> _To-do item 1_: Repeat the listing word for word, starting with its first line and going on through the line that contains "claim that the return process is extremely or".

> _Excerpt to read_:

BEGIN

Distributed file systems

next up previous
Next: Internet Caching Schemes Up: Related Work Previous: Related Work

Distributed file systems


Much of the current research in autonomous replication has been heavily influenced by the caching subsystems of distributed file systems. Efficient operation of a large-scale distributed file system depends on caches to reduce the load on file servers; systems like Sun's NFS [26][27] that do not rely on long-term caches cannot support more than a few hundred clients, whereas systems like XFS [35] that distribute server load among clients are designed to scale to many thousands of clients.

The challenge of offering distributed access to a wide-area information system is almost identical to that faced by a large-scale distributed file system; some researchers have proposed making this relation explicit [33] by actually serving files from the Web over a wide-area distributed system like the Andrew File System [28]. Although this idea is still contentious, because it is not yet clear if the semantics of the World Wide Web match those of a distributed file system closely enough to simply implement the one on top of the other, we can nevertheless still learn much from the distributed file system community about building large-scale systems. In the next section we discuss the large-scale distributed file system designed by Blaze as his PhD thesis.

Large-Scale Hierarchical File Systems


The goal of Blaze's thesis [4] was to design a distributed file system that could scale to a very large size, operating across the Internet. He achieves this goal by building an explicit hierarchical system where clients can not only cache items indefinitely but can also serve them to other clients.

Blaze introduces four types of scale that a successful system must address: population, traffic, administrative, and geographic. Each type has its own set of issues. Scaling with population requires a system to cope with growth in the total number of potential clients and implies that a server should not need to store any information about its clients. Scaling with traffic requires the ability to handle the workload generated by all clients. Scaling administratively implies an ability to span autonomous entities. Finally, coping with geographic scale requires the ability to span large distances, with the inherent latency implied therein.

The Web in its current form addresses these by eliminating many of the frills associated with distributed file systems such as caching and write-sharing. Our challenge is adding an optimized caching system to the Web without reducing its ability to scale along these lines.

Before designing his system, Blaze gathered traces from an NFS server to determine optimal cache strategies for his distributed file system. The most important trend that emerged is that files tend to display strong inertia, where the same files tend to be opened again in the same mode by the same user. It appears, for example, that keeping a file in a client cache for two hours results in an average hit rate of over 66%.

Blaze also found that most files are overwritten while still very young. If a file is not changed soon after creation, it becomes unlikely that it will be changed. Files therefore rapidly move toward a state of being read-only, and shared-read files are even less likely to be written to. Finally, files opened for reading by other machines are likely to be opened for reading by still others. These results imply that cache sharing will work well for a distributed file system because it is unnecessary to update shared-read files often. We will see that a similar analysis drives the Alex FTP cache as well, and in chapter gif we will see that these results also apply to the World Wide Web since Web files that are globally popular changes less often than those that are primarily used locally.

Blaze analyzed a variety of different caching schemes. Flat file systems such as NFS, where all clients connect to the same server, inevitably suffer from a bottleneck effect. Eventually the single server is unable to cope with the connected clients. Even with optimal client caching strategies the server must still deal with 8-12% of the original traffic, and as the system grows this will eventually overwhelm any server.

END

> _Dataset entries_:
BEGIN

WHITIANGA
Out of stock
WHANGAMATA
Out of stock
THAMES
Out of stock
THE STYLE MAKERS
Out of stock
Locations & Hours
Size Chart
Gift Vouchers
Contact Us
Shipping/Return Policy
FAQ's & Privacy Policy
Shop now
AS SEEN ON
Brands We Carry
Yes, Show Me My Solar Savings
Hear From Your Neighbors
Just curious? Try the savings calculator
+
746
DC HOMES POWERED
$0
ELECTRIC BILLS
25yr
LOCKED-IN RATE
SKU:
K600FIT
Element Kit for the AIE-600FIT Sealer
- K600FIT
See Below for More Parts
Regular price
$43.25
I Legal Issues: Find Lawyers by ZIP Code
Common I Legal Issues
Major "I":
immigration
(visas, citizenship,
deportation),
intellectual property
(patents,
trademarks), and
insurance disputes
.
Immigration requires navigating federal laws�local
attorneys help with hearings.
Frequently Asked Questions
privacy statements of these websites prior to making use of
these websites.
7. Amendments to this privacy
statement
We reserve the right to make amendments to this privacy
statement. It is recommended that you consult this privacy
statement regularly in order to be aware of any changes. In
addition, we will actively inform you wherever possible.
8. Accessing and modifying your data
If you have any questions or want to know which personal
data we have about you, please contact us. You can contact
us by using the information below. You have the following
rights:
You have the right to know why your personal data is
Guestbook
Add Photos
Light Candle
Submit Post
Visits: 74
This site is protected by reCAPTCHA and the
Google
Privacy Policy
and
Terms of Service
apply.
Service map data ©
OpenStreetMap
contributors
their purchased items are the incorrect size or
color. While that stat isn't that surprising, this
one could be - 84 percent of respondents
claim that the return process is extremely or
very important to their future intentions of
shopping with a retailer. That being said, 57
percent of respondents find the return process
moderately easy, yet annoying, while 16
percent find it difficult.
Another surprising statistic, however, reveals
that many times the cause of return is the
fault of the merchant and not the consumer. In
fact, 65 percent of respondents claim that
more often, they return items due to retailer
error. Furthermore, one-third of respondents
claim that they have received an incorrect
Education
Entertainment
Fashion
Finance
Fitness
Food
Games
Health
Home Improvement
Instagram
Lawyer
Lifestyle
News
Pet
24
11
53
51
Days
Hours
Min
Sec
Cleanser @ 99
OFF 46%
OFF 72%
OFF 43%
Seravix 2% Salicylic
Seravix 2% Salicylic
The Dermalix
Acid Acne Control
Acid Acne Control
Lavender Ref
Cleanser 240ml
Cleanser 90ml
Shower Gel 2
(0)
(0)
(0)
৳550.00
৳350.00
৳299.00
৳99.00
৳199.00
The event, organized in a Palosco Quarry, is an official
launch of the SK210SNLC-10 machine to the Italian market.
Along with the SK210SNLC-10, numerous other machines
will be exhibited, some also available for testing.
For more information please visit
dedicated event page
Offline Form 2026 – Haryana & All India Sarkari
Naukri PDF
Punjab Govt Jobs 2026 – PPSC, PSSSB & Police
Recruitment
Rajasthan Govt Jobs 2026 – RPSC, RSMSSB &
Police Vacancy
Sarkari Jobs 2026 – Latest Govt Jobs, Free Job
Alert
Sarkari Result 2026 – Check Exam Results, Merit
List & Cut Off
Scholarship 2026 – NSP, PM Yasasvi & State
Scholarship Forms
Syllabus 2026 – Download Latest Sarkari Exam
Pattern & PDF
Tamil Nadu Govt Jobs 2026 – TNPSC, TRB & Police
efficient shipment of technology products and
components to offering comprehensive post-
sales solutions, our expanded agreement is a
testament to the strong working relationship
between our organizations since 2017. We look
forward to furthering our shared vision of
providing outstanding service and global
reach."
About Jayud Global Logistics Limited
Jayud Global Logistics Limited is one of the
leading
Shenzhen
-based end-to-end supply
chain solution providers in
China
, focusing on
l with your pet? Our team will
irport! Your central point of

END

> _To-do item 2_:
Answer these questions from the passage on distributed file systems:
(a) What four types of scale does Blaze say a successful system must address?
(b) What average hit rate results from keeping a file in a client cache for two hours?
(c) Even with optimal client caching strategies, what share of the original traffic must the server in a flat file system still handle?

> _Result 1_:
WHITIANGA
Out of stock
WHANGAMATA
Out of stock
THAMES
Out of stock
THE STYLE MAKERS
Out of stock
Locations & Hours
Size Chart
Gift Vouchers
Contact Us
Shipping/Return Policy
FAQ's & Privacy Policy
Shop now
AS SEEN ON
Brands We Carry
Yes, Show Me My Solar Savings
Hear From Your Neighbors
Just curious? Try the savings calculator
+
746
DC HOMES POWERED
$0
ELECTRIC BILLS
25yr
LOCKED-IN RATE
SKU:
K600FIT
Element Kit for the AIE-600FIT Sealer
- K600FIT
See Below for More Parts
Regular price
$43.25
I Legal Issues: Find Lawyers by ZIP Code
Common I Legal Issues
Major "I":
immigration
(visas, citizenship,
deportation),
intellectual property
(patents,
trademarks), and
insurance disputes
.
Immigration requires navigating federal laws�local
attorneys help with hearings.
Frequently Asked Questions
privacy statements of these websites prior to making use of
these websites.
7. Amendments to this privacy
statement
We reserve the right to make amendments to this privacy
statement. It is recommended that you consult this privacy
statement regularly in order to be aware of any changes. In
addition, we will actively inform you wherever possible.
8. Accessing and modifying your data
If you have any questions or want to know which personal
data we have about you, please contact us. You can contact
us by using the information below. You have the following
rights:
You have the right to know why your personal data is
Guestbook
Add Photos
Light Candle
Submit Post
Visits: 74
This site is protected by reCAPTCHA and the
Google
Privacy Policy
and
Terms of Service
apply.
Service map data ©
OpenStreetMap
contributors
their purchased items are the incorrect size or
color. While that stat isn't that surprising, this
one could be - 84 percent of respondents
claim that the return process is extremely or

> _Result 2_:
(a) Population, traffic, administrative, and geographic.
(b) Over 66%.
(c) 8-12%.